Liz Magor: MOUTH: FULL
At the Equinox Gallery until May 17
Encountering Liz Magor’s new work MOUTH: FULL is like stumbling upon the deserted aftermath of a very unhealthy party. Half a dozen tabletops are stacked with trays and littered with candies and candy wrappers, cigarettes and cigarette butts, bottles of booze, chewing gum, crumbs, and a mouldy piece of cake. Jackets in leather or tweed are also scattered about—along with the corpses of small animals. Well, sculptures of the corpses of small animals.
Magor uses polymerized gypsum, a kind of plaster, to make highly realistic reproductions of objects. Here, these include a mouse, a raccoon, a tiny, partially decayed bird, and a squirrel, all cast from life (or, rather, death). She has also cast five of the six utility-style tabletops on view, various stacked configurations of decorative “silver” trays, and much of the detritus depicted in the show. Her installation mixes these naturalistic works with some of their real-world counterparts: real cigs, real matches, real candies, and so on.
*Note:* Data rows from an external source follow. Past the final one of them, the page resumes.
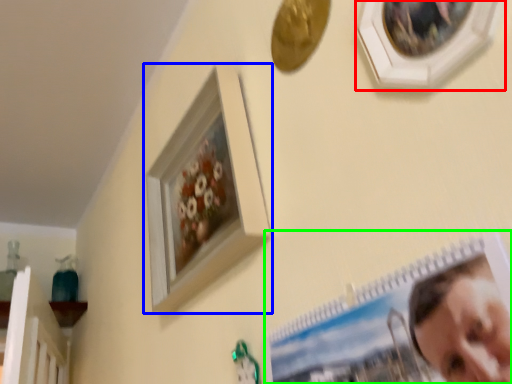
Question: Which object is the farthest from picture frame (highlighted by a red box)? Choose among these: picture frame (highlighted by a blue box) or picture frame (highlighted by a green box).

Choices:
 (A) picture frame
 (B) picture frame

Answer: (A)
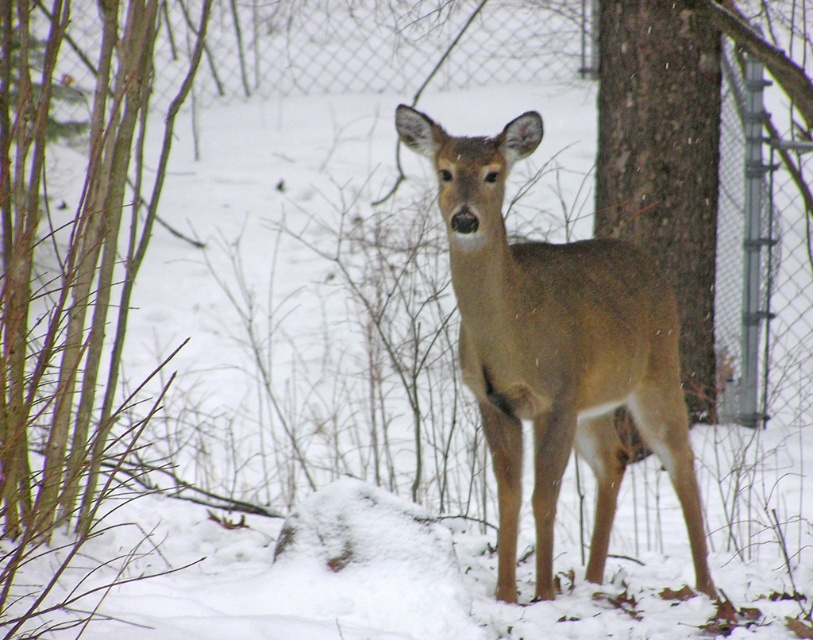
From the picture: Can you confirm if brown matte/deer at center is shorter than brown rough bark tree at center?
The integrating of actual objects with their sculptural representations, of the found with the fabricated and the worthless with its labour-intensive reproduction, is characteristic of Magor’s art-making. Her use of mimicry poses questions about systems of value, perception, and cognition. The title of the show and the evidence of eating, drinking, and smoking further push the work beyond its surprising formal elements into queries about the relationship between oral gratification, low-grade consumption, and waste.
In her short artist’s statement, Magor adds that “a higher order of waste is the exhausted bodies of small animals.” It’s easy to see the animal corpses as metaphors for the confrontation between nature and culture—a confrontation that nature is clearly losing. These dead creatures are curled in, on, or around serving trays and ashtrays, as if they had recently been poisoned. Their placement amplifies the sense of the unhealthiness of the stuff that’s been consumed here. The toxins we’re addicted to (and that includes gasoline) are poisoning our planet.
As in Magor’s earlier work, there are suggestions here of hoarding provisions—often absurdly non-nutritious—against some fearfully anticipated event or situation. A previous example is her 2001 sculpture Double Cabinet (blue), which looks exactly like two stacks of folded bath towels, except that the rear view of the work reveals the stacks are a hollow container, filled with cases and cans of beer.
In her current show, look for Hat & Glove, a sculpture of a pair of women’s leather gloves laid on top of a tweed hat. These “accessories” again compose a hollow container, in which are hidden chocolate bars and sticks of gum. In more recent works in the show, however, the stashing metaphor has shifted somewhat. Yes, there are sculptures of clothing juxtaposed with cigarettes, chocolate boxes, or bottles of whiskey. Rather than hiding the goodies, however, the pseudo-garments are pierced by them in a menacing metaphor of addiction and alienation.
As with all Magor’s work, the mixing of the real and the representational creates an odd disjunction. Degrees of mimicry vary, meaning is elusive, and an almost apocalyptic mood prevails.